Les diverses adaptations qui ont eu lieu ne sont pas étrangères aux changements de stratégie auxquels
ils furent contraints. L'échec des différentes tentatives de reconquérir le pouvoir par le haut les a conduits
à essayer de profiter des possibilités qu'offrent les sociétés modernes pour développer des stratégies de
reconquête par le bas : « enfouissement », création de différentes associations professionnelles, syndicales,
socioculturelles, caritatives, voire des partis politiques pour participer à la vie politique et à la compétition
démocratique pour le pouvoir, etc. Cette stratégie fut à l'origine de clivages, au sein du christianisme politique,
entre courants traditionalistes tournant le dos à la société et au siècle et courants intégrant de plus en plus
les valeurs de justice sociale, de liberté et de démocratie, que la société elle-même avait intégrées. C'est de
ces courants que sont nés les partis démocrates chrétiens, la social-démocratie chrétienne, la théologie de
la libération en Amérique latine. Qu'en est-il pour l'islam politique ? Peut-on dire qu'il a connu ou qu'il est en
train de connaître les mêmes évolutions ?
À quelles conditions l'islam politique est-il soluble dans la démocratie ?

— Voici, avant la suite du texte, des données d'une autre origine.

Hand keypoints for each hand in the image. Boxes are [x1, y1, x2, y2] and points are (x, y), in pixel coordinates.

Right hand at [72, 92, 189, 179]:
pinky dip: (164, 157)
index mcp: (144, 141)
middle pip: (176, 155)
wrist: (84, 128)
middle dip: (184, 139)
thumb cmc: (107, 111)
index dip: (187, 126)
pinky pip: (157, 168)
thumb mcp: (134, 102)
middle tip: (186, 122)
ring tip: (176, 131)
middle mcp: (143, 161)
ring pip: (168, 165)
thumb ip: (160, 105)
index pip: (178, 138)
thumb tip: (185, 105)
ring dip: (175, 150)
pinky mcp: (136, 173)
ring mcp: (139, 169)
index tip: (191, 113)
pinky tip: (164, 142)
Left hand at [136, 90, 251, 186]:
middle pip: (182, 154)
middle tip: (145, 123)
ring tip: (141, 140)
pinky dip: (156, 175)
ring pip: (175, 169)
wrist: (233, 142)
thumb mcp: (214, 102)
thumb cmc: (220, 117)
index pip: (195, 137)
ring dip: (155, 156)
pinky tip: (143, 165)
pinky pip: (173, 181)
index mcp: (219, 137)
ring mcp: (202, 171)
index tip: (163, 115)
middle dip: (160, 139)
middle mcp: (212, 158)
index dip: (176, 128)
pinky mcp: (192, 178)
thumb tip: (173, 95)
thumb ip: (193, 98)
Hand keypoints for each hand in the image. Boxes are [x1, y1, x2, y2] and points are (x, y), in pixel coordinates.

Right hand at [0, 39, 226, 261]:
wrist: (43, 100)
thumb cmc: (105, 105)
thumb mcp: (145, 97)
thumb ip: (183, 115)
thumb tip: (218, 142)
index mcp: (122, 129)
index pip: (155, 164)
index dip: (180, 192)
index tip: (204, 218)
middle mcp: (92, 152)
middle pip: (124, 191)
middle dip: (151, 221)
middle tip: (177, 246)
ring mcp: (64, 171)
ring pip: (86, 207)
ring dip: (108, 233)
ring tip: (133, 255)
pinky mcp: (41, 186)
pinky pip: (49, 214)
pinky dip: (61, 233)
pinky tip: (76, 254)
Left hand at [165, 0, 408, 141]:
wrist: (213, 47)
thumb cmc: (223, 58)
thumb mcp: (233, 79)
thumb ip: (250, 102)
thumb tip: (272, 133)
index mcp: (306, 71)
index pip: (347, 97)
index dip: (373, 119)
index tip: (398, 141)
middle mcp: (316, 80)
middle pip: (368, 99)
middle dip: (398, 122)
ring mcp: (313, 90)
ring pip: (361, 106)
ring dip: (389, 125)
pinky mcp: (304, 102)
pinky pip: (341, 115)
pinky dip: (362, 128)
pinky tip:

Les sociétés musulmanes n'ont pas accompli la rupture avec l'ordre traditionnel et n'ont pas connu des
mutations comparables à celles que la France et les pays européens ont connues. Elles n'ont connu
ni révolution industrielle, ni une activité philosophique comparable aux Lumières, ni des transformations
politiques comparables à l'œuvre de la IIIe République. Les tentatives de réformes entreprises dès la fin
du 18e siècle ont buté sur les obstacles générés par la colonisation et les effets de l'accélération de la
mondialisation. Ce sont des facteurs importants qui expliquent les différences entre l'évolution actuelle
de l'islam politique et celle qu'a connue le christianisme politique, notamment en Europe. Or, au-delà des
problèmes qu'elle génère, la mondialisation peut aider à la diffusion de valeurs universelles détachées des
références religieuses particulières. Une telle situation joue en faveur d'évolutions qui, en Europe, ont été
favorisées par des transformations plus lentes et plus profondes. On pourrait dire que deux grandes tendances
sont en train de se dessiner au sein de l'islam politique :
- la tendance qui ne voit dans les droits qu'offre un système démocratique, existant ou revendiqué, qu'un
moyen parmi d'autres pour éliminer les adversaires et accaparer le pouvoir ;
- la tendance de plus en plus présente qui considère que la démocratie et les droits humains ne sont
pas seulement des moyens, mais des fins compatibles avec une interprétation de la normativité musulmane
prenant en compte l'évolution du monde.
Mais il ne faut pas se leurrer. Pour toutes les raisons déjà rappelées, la première tendance est encore
majoritaire ; l'absence de vie démocratique dans la quasi-totalité des pays musulmans n'est pas étrangère
à cette réalité.
Les évolutions que connaissent les mouvements se réclamant de l'islam politique dans les communautés
musulmanes installées en Europe semblent confirmer ce diagnostic qui, s'il s'avère juste, montre les grandes
similitudes entre l'islam politique et le christianisme politique auxquels il serait fâcheux de réduire l'islam et le
christianisme, et qu'il faut analyser comme des réalités dynamiques et non comme des essences figées.